How do I improve my lymphatic drainage?

So, you've read my previous blog post, and you think you may have some lymphatic stagnation (or maybe you're VERY sure you do!). The next question, of course, is - 'so, what do I do about that Lucy??'.

There are actually lots of little ways to improve lymphatic drainage that you can fit into your everyday activities, and to be honest I recommend these practices even if you're having regular lymphatic drainage massages as you'll find they boost the effects.

The first step is... Move more! The circulatory system has the heart to pump blood around the body, but the lymphatic system doesn't have a pump - it relies on muscular movement to keep lymph flowing. This is why you'll see stagnation if your job involves long periods of sitting.
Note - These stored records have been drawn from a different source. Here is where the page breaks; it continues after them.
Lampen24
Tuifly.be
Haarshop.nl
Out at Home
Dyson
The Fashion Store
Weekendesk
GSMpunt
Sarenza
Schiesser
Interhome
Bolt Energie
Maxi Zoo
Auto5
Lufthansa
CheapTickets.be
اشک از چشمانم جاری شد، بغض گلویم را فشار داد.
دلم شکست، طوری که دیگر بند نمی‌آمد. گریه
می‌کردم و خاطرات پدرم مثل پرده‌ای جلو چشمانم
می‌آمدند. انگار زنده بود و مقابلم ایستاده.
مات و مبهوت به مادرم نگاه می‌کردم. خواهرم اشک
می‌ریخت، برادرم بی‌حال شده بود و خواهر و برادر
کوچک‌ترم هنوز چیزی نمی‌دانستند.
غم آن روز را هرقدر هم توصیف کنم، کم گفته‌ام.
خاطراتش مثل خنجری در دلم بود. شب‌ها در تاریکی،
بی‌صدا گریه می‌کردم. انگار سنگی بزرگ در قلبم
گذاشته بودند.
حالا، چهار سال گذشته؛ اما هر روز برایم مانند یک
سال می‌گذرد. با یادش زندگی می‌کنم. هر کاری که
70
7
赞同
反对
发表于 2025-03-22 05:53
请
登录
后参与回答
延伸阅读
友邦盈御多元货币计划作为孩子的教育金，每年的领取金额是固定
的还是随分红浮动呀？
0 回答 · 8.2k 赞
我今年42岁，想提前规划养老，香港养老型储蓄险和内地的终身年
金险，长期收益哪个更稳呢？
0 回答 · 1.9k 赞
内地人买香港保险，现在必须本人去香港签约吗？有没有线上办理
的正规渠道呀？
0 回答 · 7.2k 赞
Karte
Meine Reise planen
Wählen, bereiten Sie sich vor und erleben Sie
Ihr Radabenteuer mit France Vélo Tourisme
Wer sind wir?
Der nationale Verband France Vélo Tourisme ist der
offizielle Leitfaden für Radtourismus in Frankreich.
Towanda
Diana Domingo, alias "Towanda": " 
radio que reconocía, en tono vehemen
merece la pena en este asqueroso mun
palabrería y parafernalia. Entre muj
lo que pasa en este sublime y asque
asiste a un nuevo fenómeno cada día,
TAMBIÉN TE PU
The good news is that this movement doesn't need to be dramatic or strenuous - regularly getting up and moving about a bit will get the lymph flowing. Try setting a timer for every 20 minutes and just get up for a glass of water (you probably already know you should be drinking more water, right?). Rebounding is also an excellent movement for lymphatic flow, and yoga can be helpful too, especially the inverted poses.

Deep breathing activates the deep abdominal nodes, but you must breathe deep into the belly - place a hand on your abdomen and make sure that you breathe in deeply enough to feel your abdomen expand with the breath. 4-6 deep breaths is enough, and if you have time for nothing else, we always have time to take a few breaths.
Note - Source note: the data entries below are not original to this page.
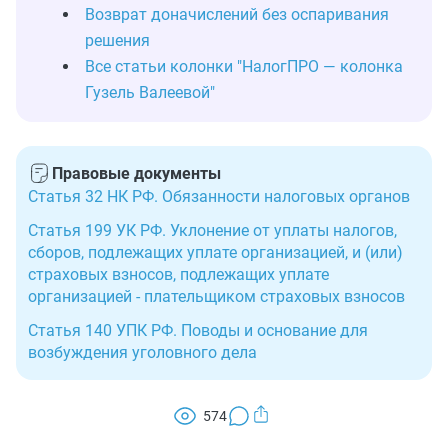
Возврат доначислений без оспаривания
решения
Все статьи колонки "НалогПРО — колонка
Гузель Валеевой"
Правовые документы
Статья 32 НК РФ. Обязанности налоговых органов
Статья 199 УК РФ. Уклонение от уплаты налогов,
сборов, подлежащих уплате организацией, и (или)
страховых взносов, подлежащих уплате
организацией - плательщиком страховых взносов
Статья 140 УПК РФ. Поводы и основание для
возбуждения уголовного дела
574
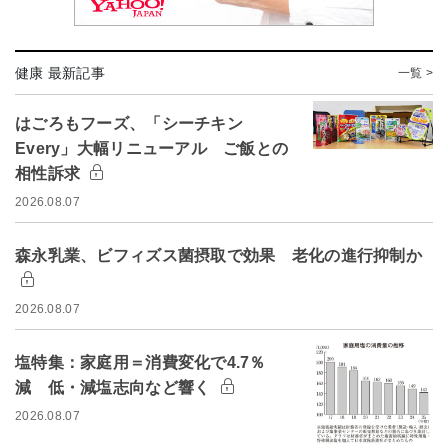
健康 最新記事
一覧 >
はごろもフーズ、「シーチキン
Every」大幅リニューアル ご飯との
相性訴求
2026.08.07
森永乳業、ビフィズス菌摂取で効果 老化の進行抑制か
2026.08.07
塩特集：家庭用＝消費変化で4.7％
減 低・減塩志向など響く
2026.08.07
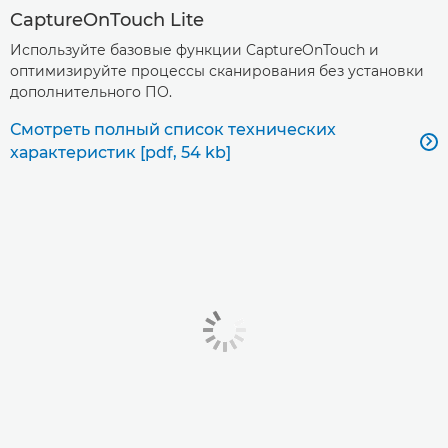
CaptureOnTouch Lite
Используйте базовые функции CaptureOnTouch и
оптимизируйте процессы сканирования без установки
дополнительного ПО.
Смотреть полный список технических

характеристик [pdf, 54 kb]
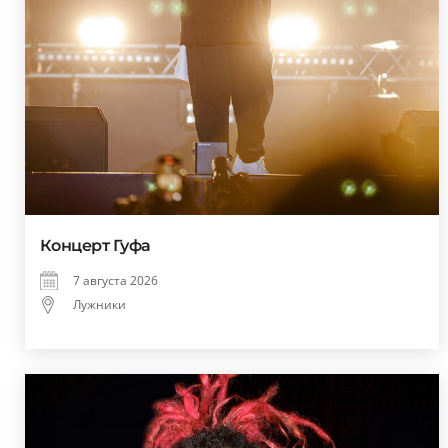
Концерт Гуфа
7 августа 2026
Лужники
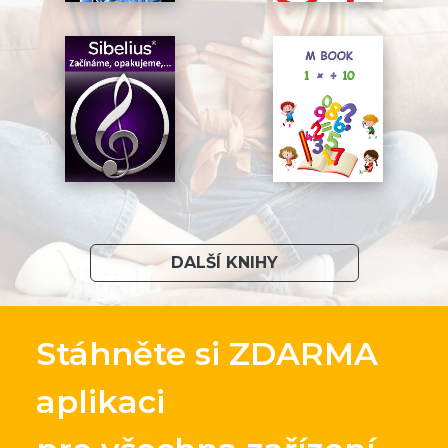
DALŠÍ KNIHY
Stáhněte si ZDARMA
aplikaci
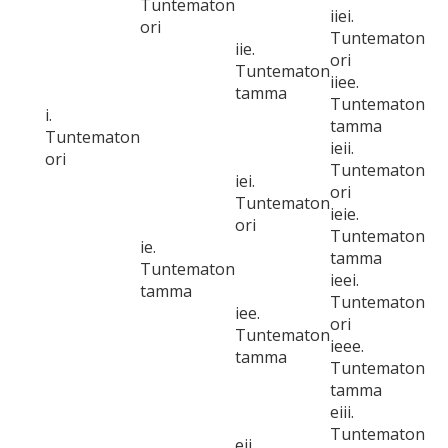
Tuntematon
iiei.
ori
Tuntematon
iie.
ori
Tuntematon
iiee.
tamma
Tuntematon
i.
tamma
Tuntematon
ieii.
ori
Tuntematon
iei.
ori
Tuntematon
ieie.
ori
Tuntematon
ie.
tamma
Tuntematon
ieei.
tamma
Tuntematon
iee.
ori
Tuntematon
ieee.
tamma
Tuntematon
tamma
eiii.
Tuntematon
eii.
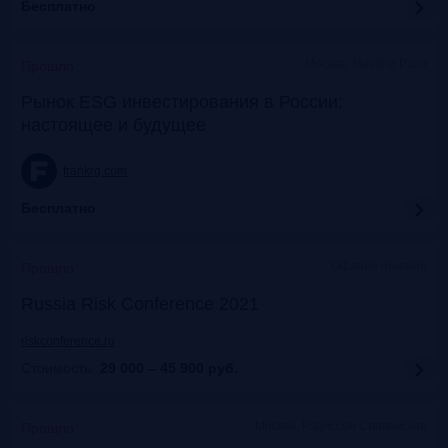
Бесплатно
Москва, Meeting Point
Прошло
Рынок ESG инвестирования в России:
настоящее и будущее
frankrg.com
Бесплатно
Офлайн+онлайн
Прошло
Russia Risk Conference 2021
riskconference.ru
Стоимость:
29 000 – 45 900
руб.
Москва, Рэдиссон Славянская
Прошло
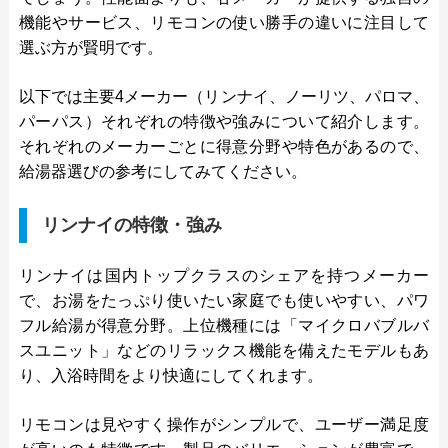
機能やサービス、リモコンの使い勝手の違いに注目して
選ぶ方が賢明です。
以下では主要4メーカー（リンナイ、ノーリツ、パロマ、
パーパス）それぞれの特徴や強みについて紹介します。
それぞれのメーカーごとに得意分野や特色があるので、
給湯器選びの参考にしてみてください。
リンナイの特徴・強み
リンナイは国内トップクラスのシェアを持つメーカー
で、お湯をたっぷり使いたい家庭でも使いやすい、パワ
フル給湯が得意分野。上位機種には「マイクロバブルバ
スユニット」などのリラックス機能を備えたモデルもあ
り、入浴時間をより快適にしてくれます。
リモコンは見やすく操作がシンプルで、ユーザー満足度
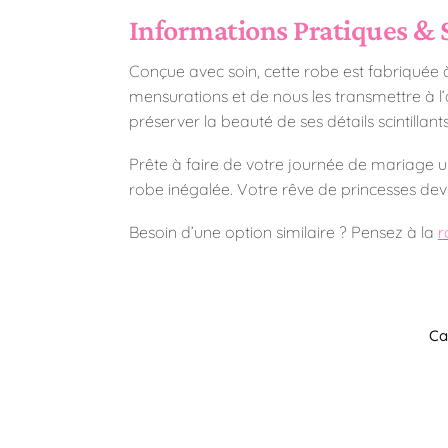
Informations Pratiques & 
Conçue avec soin, cette robe est fabriquée à pa
mensurations et de nous les transmettre à l
préserver la beauté de ses détails scintillants
Prête à faire de votre journée de mariage u
robe inégalée. Votre rêve de princesses devien
Besoin d’une option similaire ? Pensez à la
r
Ca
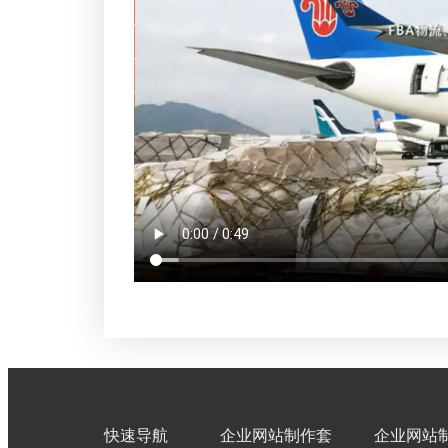
快速导航
企业网站制作套
企业网站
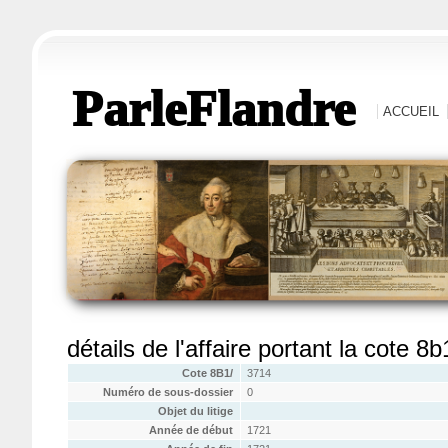
ParleFlandre
ACCUEIL
détails de l'affaire portant la cote 8
Cote 8B1/
3714
Numéro de sous-dossier
0
Objet du litige
Année de début
1721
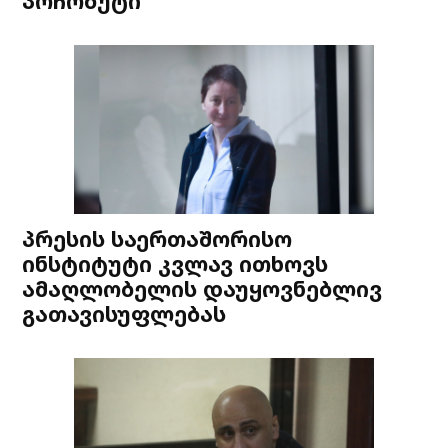
პოჩობუტი
პრესის საერთაშორისო
ინსტიტუტი კვლავ ითხოვს
ამაღლობელის დაუყოვნებლივ
გათავისუფლებას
Finally, you can perform some simple self massage movements. I demonstrate these on my instagram page @ljm.therapies, but the main things to remember with lymphatic drainage is to first open the termini at the collarbone, then to clear the main nodes located in the armpits and hips, then use a very gentle pressure to stroke towards the nodes. Something people often don't realise is that you start close to the nodes and gradually work outwards - and the pressure should be light enough to just push a penny over your skin. The lymphatic vessels are mostly very close to the surface of the skin so you really don't need to press hard. Finally, make your massage strokes really S L O W! Lymph moves quite slowly, so you have to give it time to slowly move behind your fingers. So remember: Clear the nodes, start close and move outwards, go slow, go light.

Hopefully that gives you a few places to start when aiming to improve your lymphatic flow!

(disclaimer: Not intended as medical advice. Not intended to diagnose or treat any condition. Contact your doctor before starting a new exercise programme, or with any concerns).